The original mechanism was for each elector to cast two votes for separate candidates (at least one of whom needed to be from outside the elector's state). The top vote-getter would be President, and the runner-up would be Vice President.
This never really worked as intended. In the first two Presidential elections, it mostly worked, but only because there was a strong consensus in favor of Washington for President: every elector cast their first vote for Washington, making the second vote effectively a vote in a contested election for Vice President. The 1788-9 election had a wide open field with no organized campaigns, with Adams winning with a strong plurality (just short of a majority). The 1792 election was a two-way partisan contest between Adams (backed by the Federalists) and Clinton (backed by the Democratic-Republicans).
After Washington retired, the parties contested both seats, which is what wound up breaking the system. Each party ran two candidates for President, with the understanding that one was to be President and the other to be Vice President. The plan was for 1-2 electors to cast their second vote for someone else instead of the VP candidate, ensuring the top-of-ticket candidate would win. In both elections where this was attempted (1796 and 1800), the parties botched the job.

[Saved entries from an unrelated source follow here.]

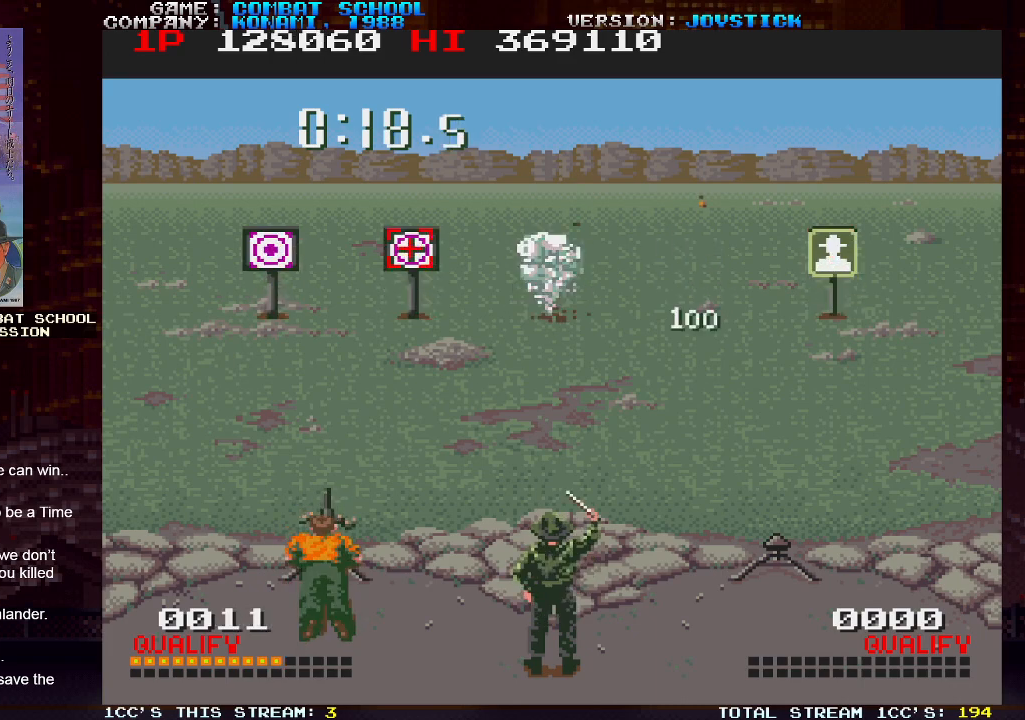
{"buttons": [], "left_stick": "left", "events": [[33, "SQUARE", "down"], [133, "SQUARE", "up"], [233, "SQUARE", "down"], [333, "SQUARE", "up"]]}
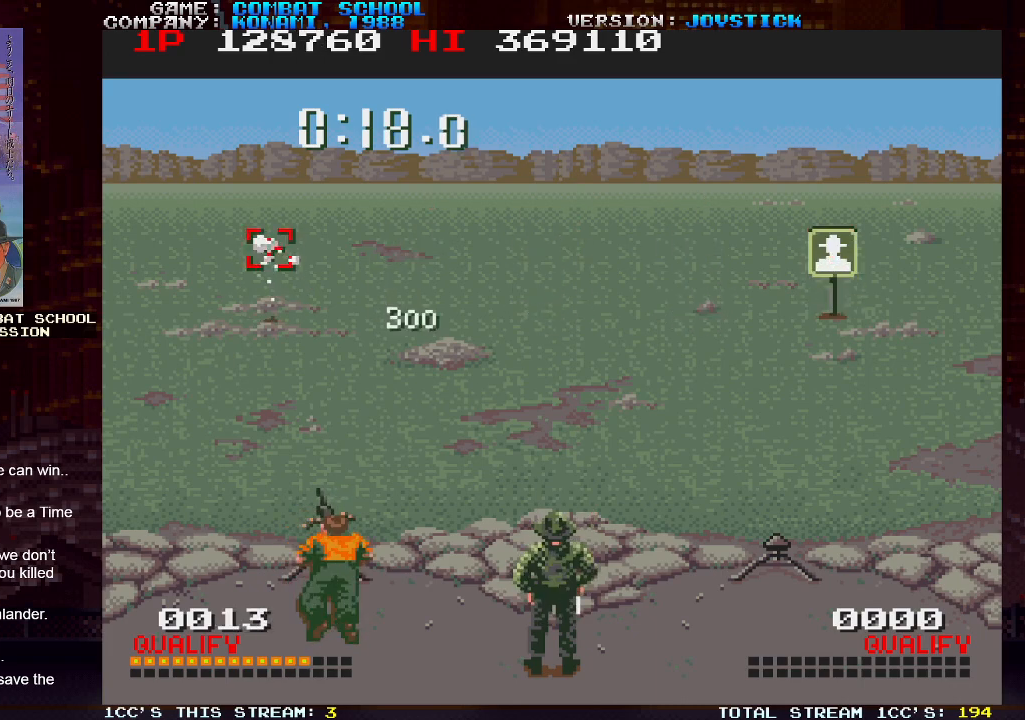
{"buttons": [], "left_stick": "center", "events": [[267, "left_stick", "center"]]}
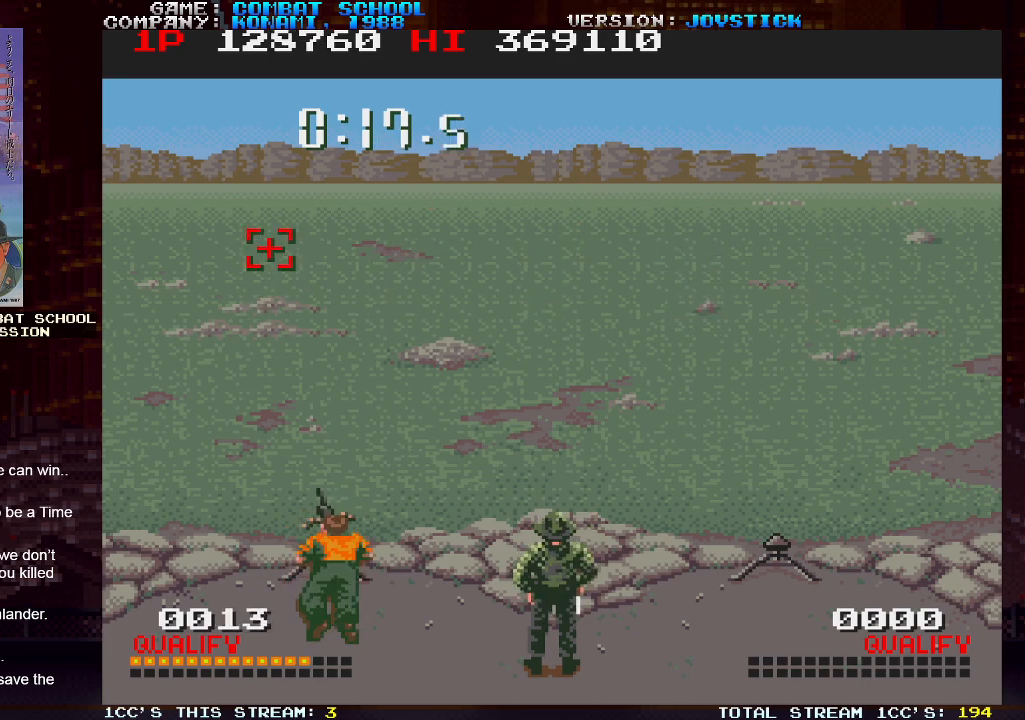
{"buttons": [], "left_stick": "center", "events": []}
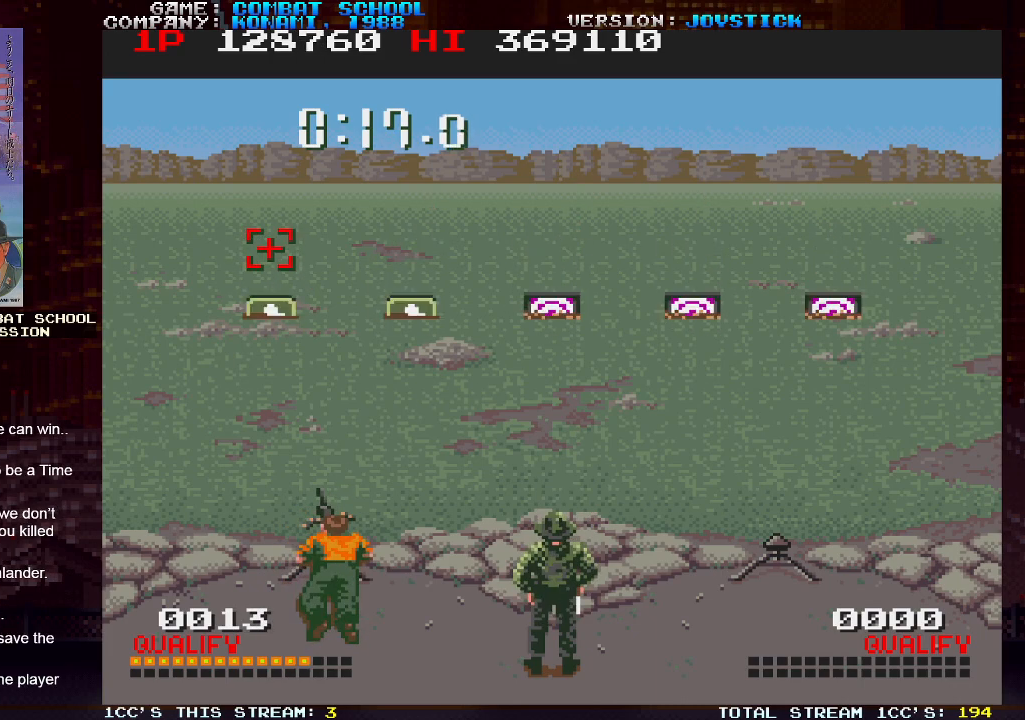
{"buttons": [], "left_stick": "right", "events": [[300, "left_stick", "right"]]}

In 1796, too many Federalist electors cast their second vote for a different candidate, and the D-R candidate (Jefferson) ended up getting the second-most votes. And having a President and VP of rival parties turned out to be a bit of an undesirable mess.
In 1800, the two D-R candidates (Jefferson and Burr) wound up tied with each other, leaving the lame duck Federalist-majority House of Representatives to break the tie. A large faction within the House tried to break the tie in favor of Burr, producing a prolonged deadlock, during which Jefferson threatened civil war if Burr were elected.
If you want to preserve the runner-up system, I think one of the following needs to happen:
- Avert the emergence of a two-party system. This is very difficult, since Presidential systems lend themselves to an administration vs opposition party dynamic, and since two-party politics was already firmly rooted in the Anglo-American political tradition.
- Make the parties get the coordination job right in 1796 and 1800. This would preserve the constitutional mechanism, but subvert the practical application into something still very close to the modern mechanism of separate ballots for the two offices.
- Adopt a different runner-up system that's too hard for the parties to try to subvert. For example, something like Borda Count might work (each elector's first vote counts for 2, while their second vote counts for 1, so a party would need a 2/3 majority of electors to capture a majority in both slots). Or just have each elector cast a single vote, but that could break down in the first election if Washington were to win unanimously, leaving no runner-up.